# READING TEXT:
***

Wednesday, April 15, 2015

The SGR is history, but will its replacement improve care?

- Kenny Lin, MD, MPH

Last night, the U.S. Senate overwhelmingly passed the Medicare Access and CHIP Reauthorization Act of 2015, which, among other things, repealed Medicare's sustainable growth rate (SGR) formula that for the past 12 years had threatened to slash physician payments in order to meet targets for overall program spending. The American Academy of Family Physicians was one of many medical groups that declared victory. Instead of cuts, physicians will now receive annual 0.5% increases to payment schedules through 2019, after which payments will be designed to reward quality over quantity of care.

As many have pointed out, though, the devil of quality measurement is in the details. In family medicine, "high quality" care has often boiled down to how often physicians provide a service to eligible patients: what percentage had smoking cessation counseling, had tests for blood glucose control, or underwent appropriate screenings. Despite the existence of the Choosing Wisely campaign, physicians are rarely, if ever, rewarded financially for forming therapeutic relationships with patients and collaboratively deciding not to provide a service. That's a big problem, since the original intent of the SGR wasn't to improve quality, but to reduce costs (or at least slow the rate of cost growth) of care. Although Medicare officials are hopeful that accountable care organizations will save money in the long run by coordinating care and reducing redundant services, it's not at all certain that this will happen.

***

# YOUR ASSIGNMENT:
Carry on the commentary on the repeal of Medicare's sustainable growth rate formula, picking up after its final sentence.

# RECORDED INFORMATION:
***

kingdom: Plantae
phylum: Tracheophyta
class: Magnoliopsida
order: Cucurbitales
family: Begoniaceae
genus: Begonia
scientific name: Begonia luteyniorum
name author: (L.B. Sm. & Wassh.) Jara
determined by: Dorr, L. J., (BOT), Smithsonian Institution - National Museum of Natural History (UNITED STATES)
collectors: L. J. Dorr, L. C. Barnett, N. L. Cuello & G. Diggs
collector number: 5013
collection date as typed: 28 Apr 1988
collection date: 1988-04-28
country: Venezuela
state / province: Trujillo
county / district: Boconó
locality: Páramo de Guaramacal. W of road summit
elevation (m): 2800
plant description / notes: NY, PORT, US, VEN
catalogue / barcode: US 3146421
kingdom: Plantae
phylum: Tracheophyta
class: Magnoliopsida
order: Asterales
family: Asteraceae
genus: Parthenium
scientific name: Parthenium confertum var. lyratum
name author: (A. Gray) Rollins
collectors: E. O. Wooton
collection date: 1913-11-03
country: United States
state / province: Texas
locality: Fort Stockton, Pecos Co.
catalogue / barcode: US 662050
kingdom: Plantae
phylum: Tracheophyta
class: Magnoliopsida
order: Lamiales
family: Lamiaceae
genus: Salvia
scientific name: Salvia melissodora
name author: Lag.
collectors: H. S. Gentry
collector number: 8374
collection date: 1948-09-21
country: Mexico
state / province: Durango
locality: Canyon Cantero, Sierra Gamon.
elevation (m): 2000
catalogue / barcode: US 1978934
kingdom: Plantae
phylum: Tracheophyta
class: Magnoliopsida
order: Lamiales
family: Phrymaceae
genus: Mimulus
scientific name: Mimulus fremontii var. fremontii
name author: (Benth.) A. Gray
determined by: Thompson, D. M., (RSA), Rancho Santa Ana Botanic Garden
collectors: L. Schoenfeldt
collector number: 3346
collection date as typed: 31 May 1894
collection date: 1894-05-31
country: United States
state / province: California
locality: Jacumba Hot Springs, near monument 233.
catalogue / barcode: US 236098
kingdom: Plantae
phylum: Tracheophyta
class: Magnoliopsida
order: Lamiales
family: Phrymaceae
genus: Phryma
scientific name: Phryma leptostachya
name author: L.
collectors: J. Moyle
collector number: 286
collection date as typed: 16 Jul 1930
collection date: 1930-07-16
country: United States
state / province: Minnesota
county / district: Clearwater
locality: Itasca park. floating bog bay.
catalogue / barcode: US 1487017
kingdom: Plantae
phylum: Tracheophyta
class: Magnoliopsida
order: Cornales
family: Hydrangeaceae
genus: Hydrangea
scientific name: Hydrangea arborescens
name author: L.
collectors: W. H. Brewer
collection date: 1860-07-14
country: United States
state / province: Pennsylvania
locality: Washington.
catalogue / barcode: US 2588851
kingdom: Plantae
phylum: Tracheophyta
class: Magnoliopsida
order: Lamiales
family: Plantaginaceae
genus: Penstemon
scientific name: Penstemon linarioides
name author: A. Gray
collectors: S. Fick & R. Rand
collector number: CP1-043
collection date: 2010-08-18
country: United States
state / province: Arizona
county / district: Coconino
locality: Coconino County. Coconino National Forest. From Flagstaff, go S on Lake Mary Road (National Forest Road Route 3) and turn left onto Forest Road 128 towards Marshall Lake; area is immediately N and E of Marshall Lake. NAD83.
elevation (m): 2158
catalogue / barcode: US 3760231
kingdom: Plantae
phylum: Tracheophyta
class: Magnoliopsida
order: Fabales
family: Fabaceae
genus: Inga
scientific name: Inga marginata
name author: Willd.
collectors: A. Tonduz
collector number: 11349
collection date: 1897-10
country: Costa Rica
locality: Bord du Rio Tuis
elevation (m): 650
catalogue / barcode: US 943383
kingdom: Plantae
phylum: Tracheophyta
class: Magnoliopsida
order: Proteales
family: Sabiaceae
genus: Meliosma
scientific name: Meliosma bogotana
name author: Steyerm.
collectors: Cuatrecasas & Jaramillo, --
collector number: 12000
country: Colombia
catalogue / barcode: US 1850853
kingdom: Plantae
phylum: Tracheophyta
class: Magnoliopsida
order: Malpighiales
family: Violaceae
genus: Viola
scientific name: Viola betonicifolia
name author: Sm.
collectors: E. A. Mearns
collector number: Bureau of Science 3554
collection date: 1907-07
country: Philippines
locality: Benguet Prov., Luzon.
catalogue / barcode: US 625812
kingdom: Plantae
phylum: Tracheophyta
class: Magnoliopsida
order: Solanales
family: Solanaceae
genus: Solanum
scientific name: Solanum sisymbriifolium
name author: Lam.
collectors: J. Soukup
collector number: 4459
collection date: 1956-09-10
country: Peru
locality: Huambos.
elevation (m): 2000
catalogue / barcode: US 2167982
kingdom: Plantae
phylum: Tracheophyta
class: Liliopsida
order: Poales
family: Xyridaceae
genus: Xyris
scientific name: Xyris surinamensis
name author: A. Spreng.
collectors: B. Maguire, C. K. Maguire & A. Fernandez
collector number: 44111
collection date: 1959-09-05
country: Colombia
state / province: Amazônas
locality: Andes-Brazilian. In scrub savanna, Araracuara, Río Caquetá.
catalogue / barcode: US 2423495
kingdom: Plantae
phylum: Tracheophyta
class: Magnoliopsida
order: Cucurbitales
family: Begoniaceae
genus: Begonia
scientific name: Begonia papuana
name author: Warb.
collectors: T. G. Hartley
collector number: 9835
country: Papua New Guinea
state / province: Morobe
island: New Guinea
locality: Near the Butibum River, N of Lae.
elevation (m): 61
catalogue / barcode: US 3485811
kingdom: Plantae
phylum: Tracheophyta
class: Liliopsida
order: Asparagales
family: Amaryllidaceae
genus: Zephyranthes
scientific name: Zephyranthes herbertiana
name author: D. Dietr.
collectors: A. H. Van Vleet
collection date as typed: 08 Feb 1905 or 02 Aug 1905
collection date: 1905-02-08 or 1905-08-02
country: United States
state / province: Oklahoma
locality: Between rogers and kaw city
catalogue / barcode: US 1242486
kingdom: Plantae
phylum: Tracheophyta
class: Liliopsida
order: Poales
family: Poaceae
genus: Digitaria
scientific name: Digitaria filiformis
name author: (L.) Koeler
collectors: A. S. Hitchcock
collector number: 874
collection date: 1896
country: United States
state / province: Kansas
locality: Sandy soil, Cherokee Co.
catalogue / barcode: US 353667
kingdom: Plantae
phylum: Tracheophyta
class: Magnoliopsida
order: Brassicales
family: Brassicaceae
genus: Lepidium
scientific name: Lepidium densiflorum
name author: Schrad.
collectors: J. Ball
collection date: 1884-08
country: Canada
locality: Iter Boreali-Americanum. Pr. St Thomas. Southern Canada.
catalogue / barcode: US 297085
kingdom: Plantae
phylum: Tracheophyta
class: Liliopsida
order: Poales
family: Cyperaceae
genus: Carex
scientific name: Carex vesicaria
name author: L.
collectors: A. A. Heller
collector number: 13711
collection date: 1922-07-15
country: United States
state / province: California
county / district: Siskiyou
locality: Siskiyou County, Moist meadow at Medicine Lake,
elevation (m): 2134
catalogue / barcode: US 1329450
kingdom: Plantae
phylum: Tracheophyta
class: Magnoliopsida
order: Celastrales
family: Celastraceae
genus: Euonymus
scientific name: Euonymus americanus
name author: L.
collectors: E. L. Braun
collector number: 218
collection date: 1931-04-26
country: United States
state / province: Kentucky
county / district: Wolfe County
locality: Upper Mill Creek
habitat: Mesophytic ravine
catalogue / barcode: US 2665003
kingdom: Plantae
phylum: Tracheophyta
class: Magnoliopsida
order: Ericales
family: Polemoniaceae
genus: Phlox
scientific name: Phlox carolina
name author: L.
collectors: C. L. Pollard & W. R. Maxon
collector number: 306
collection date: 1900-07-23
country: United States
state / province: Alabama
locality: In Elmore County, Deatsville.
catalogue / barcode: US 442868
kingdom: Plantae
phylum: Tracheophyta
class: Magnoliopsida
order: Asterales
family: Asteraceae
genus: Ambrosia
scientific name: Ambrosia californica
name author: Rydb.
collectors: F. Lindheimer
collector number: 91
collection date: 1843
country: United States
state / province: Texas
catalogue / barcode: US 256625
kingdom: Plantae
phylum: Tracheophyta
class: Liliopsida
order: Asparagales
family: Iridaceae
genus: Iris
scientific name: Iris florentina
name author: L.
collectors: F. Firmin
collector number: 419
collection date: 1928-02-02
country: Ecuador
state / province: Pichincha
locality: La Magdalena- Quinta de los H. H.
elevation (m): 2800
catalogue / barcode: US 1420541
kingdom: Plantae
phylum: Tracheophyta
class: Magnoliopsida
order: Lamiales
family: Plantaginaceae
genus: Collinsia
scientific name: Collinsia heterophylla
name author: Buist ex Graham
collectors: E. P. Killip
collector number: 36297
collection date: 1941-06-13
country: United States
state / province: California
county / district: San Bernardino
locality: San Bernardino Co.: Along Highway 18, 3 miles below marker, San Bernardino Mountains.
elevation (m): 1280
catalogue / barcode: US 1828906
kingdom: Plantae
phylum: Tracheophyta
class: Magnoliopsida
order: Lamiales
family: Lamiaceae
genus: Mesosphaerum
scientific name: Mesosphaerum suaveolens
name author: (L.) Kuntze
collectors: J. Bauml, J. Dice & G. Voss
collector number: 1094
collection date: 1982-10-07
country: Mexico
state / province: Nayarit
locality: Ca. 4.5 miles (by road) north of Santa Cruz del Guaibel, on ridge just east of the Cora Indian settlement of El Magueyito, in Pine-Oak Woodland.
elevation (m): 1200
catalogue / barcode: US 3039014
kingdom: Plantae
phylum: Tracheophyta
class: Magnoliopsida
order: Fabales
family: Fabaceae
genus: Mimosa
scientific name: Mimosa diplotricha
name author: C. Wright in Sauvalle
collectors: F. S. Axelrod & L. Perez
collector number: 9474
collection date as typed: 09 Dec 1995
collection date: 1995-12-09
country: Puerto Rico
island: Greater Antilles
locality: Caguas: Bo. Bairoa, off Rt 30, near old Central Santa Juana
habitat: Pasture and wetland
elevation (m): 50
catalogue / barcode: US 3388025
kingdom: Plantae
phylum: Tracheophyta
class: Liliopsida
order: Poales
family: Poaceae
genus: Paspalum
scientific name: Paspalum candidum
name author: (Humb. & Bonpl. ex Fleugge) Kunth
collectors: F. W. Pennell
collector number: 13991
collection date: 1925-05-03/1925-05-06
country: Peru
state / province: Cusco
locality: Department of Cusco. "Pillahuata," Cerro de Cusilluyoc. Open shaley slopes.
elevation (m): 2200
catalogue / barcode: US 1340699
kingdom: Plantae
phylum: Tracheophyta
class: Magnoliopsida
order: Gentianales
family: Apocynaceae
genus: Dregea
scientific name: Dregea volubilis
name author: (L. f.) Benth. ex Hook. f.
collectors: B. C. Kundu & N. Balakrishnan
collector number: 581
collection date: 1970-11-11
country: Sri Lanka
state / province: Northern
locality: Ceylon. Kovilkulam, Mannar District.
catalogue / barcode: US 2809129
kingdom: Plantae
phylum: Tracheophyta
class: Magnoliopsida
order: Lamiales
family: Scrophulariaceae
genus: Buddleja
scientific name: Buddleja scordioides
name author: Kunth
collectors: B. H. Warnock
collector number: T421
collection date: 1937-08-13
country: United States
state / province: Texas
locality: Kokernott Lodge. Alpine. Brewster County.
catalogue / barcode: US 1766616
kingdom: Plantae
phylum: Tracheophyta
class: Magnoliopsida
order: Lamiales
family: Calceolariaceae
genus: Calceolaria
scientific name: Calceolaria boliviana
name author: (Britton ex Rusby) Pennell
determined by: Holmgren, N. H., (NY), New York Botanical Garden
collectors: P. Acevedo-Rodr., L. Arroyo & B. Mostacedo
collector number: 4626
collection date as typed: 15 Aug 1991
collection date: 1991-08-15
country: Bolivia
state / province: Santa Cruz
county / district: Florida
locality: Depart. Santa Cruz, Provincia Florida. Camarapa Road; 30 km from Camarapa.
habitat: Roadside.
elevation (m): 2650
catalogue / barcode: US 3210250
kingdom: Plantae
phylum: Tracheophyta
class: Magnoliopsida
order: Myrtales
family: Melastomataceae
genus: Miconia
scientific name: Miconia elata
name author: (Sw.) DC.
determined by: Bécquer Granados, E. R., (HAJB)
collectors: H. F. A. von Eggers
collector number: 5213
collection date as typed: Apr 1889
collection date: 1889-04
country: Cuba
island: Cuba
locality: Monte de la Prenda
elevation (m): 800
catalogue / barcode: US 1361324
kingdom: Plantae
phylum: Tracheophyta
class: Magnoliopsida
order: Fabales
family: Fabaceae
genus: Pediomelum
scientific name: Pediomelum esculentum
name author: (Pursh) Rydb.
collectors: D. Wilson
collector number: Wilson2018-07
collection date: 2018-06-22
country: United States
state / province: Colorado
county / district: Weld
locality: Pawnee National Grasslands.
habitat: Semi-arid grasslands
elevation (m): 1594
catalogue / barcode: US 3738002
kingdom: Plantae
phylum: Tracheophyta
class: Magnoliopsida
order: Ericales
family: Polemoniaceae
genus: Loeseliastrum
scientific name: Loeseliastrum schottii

***

# TASK RESPONSE:
Screening mammography is a good example of how current quality measurement approaches could end up increasing costs of care. Fee-for-service Medicare spends about $1 billion each year on mammography; across all payers, about 70% of U.S. women age 40 to 85 years are screened annually at a cost of just under $8 billion. A provision of the Affordable Care Act mandated that women over 40 receive screening mammograms at no cost, and it's easy to measure if women are screened or not. So am I a necessarily a better doctor who deserves higher pay because more of my patients get mammograms? Medicare officials would say yes, but I'd argue that they're wrong. Screening mammography's benefits and harms are closely balanced, and as Drs. Russell Harris and Linda Kinsinger observed in a previous issue of American Family Physician, some women might reasonably make an informed decision to decline this test:

Over the years we have learned more about the limited benefits of screening mammography, and also more about the potential harms, including anxiety over false-positive results and overdiagnosis and overtreatment of disease that would not have caused health problems. More and more, the goal for breast cancer screening is not to maximize the number of women who have mammography, but to help women make informed decisions about screening, even if that means that some women decide not to be screened.

A recent study estimated that patients and insurers in the U.S. spend an additional $4 billion annually on working up false-positive mammogram results or treating women with breast cancer overdiagnoses. That's an extraordinary amount to spend for no health benefit, and it could be substantially less if physicians had the time and resources to explain difficult concepts such as overdiagnosis. But that doesn't appear to be where we're headed.

Don't get me wrong: I'm happy that the SGR is history. There's a lot more work to do, though, to prevent it from being replaced down the line with crude measures of physician quality that will end up costing even more money and make few patients happier or healthier.